波もなく、おだやかな湖面に照らされた、月明かりの一本道を歩いていきます。

 水面を歩くたび、ぷるんぷるんと波紋の輪が広がっていくのを見ながら、ニーナはワクワクとした気持ちをおさえきれません。

 うれしくて楽しみな感情が、ニーナの顔からあふれます。

 つないだ手からも、ニーナのワクワクが流れ出すのを感じたトルール。 

 トルールが、そんなニーナの横顔を見ながら「楽しみだね」と声をかけると、ニーナも、書きかけの地図の向こうへ行くような笑顔で、「うん!」と元気に答えました。


 三人がみずうみをわたりきるころ、正面に広がる森は、夜だというのにとてもきらびやかに見えました。
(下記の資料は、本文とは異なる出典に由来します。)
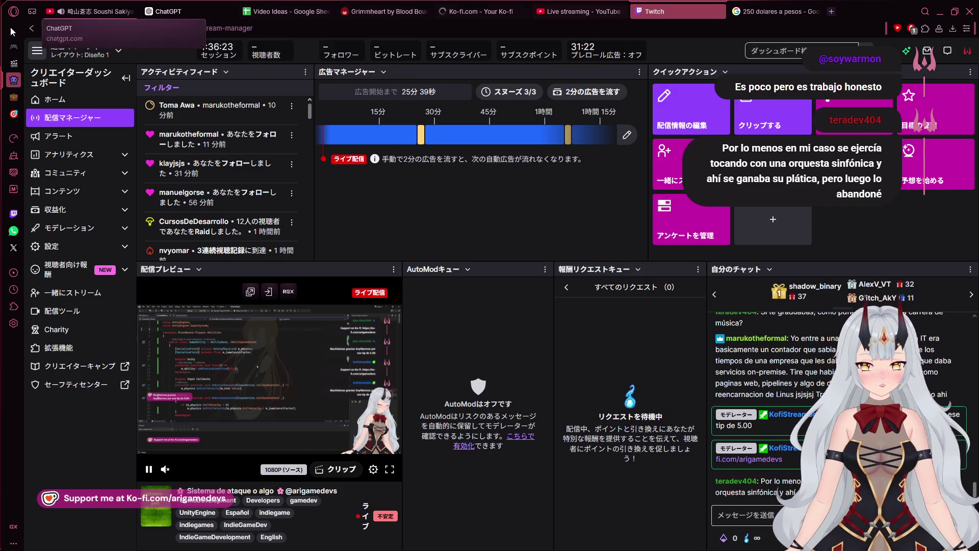
mouse_move(2, 63)
mouse_move(19, 77)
それは、まるでクリスマスツリーをたくさんの色の電球で、はなやかにデコレーションしたようなかがやきです。

「ぼくたちが住むこの森にはね、おしりがピカピカ光る虫や、キラキラとかがやく鱗粉りんぷんにおおわれたチョウ、それに、いつもぼんやりと光っている妖精なんかも住んでいるんだ」

 得意気に鼻をこすりながら説明してくれるノーマンの話に、ふたりはすっかり聞きいっていました。


 森の入口にたどり着きました。

 そこでは、たくさんのノーマンの仲間たちが出むかえてくれます。みんなノーマンみたいに背は低く、そしてたくさんの大きな葉っぱでその体をおおっていました。

 よく見れば、ひげを生やした人もいれば、髪の長い女の人もいます。でも、ぱっと見は、みんなノーマンと同じ格好。
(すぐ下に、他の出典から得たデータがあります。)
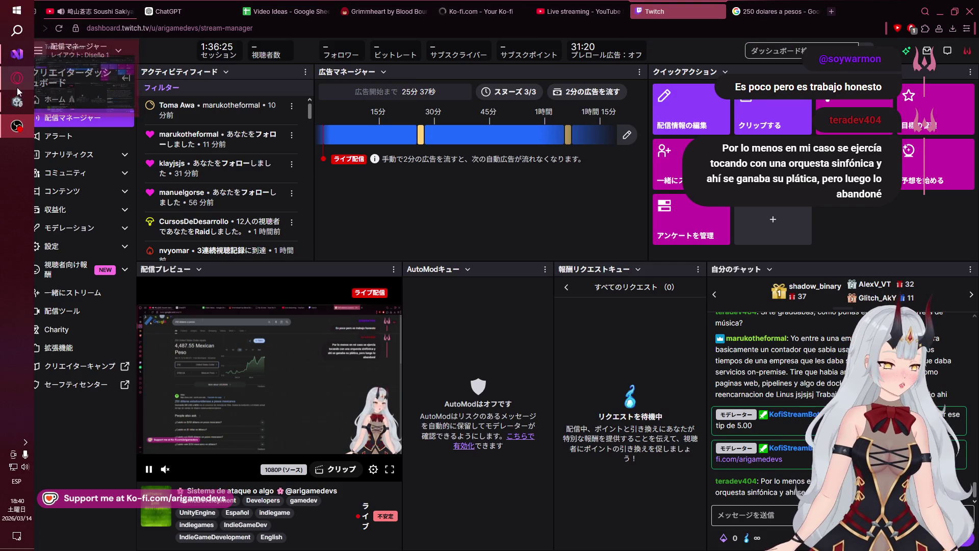
left_click(17, 54)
 ニーナもトルールも、あんまりみんなが同じ格好をしているものだから、まるで見分けがつかなくて、思わずくすりと笑ってしまいました。

「人間だ! 人間の子どもだ!」

 ノーマンの仲間のうちのひとりが、ニーナを指さして大きな声で言いました。

「そんなふうに言うのはやめてくれ。かのじょの名前はニーナ、そしてドクター・トルールだ。ふたりはぼくの友だちだし、ぼくの大事なお客さんだ」

 ノーマンが、ニーナを指さした仲間を注意すると、かれは申し訳なさそうにふたりに頭を下げました。

「ごめんね。ここへお客さんが来るのは、とてもめずらしいことだから」

 ノーマンはそう言ってあやまると、自分の家へとふたりを招待してくれました。

 ニーナとトルールは、よく手入れされたフカフカの芝の上を歩きながら、ノーマンの後ろをついていきます。そこへ、とても小さくて背中に羽を生やした女の子が、空からぽわっとした光をはなちながら、たくさんの虫や鳥たちとともに飛んできました。

「こんばんは、ノーマン。久しぶりに帰ってきたあなたが、お友だちを連れてきたと聞いたから、あいさつに来たわ」

 羽を生やした女の子は、そう言いながらノーマンの顔のまわりを光りながら飛んでいます。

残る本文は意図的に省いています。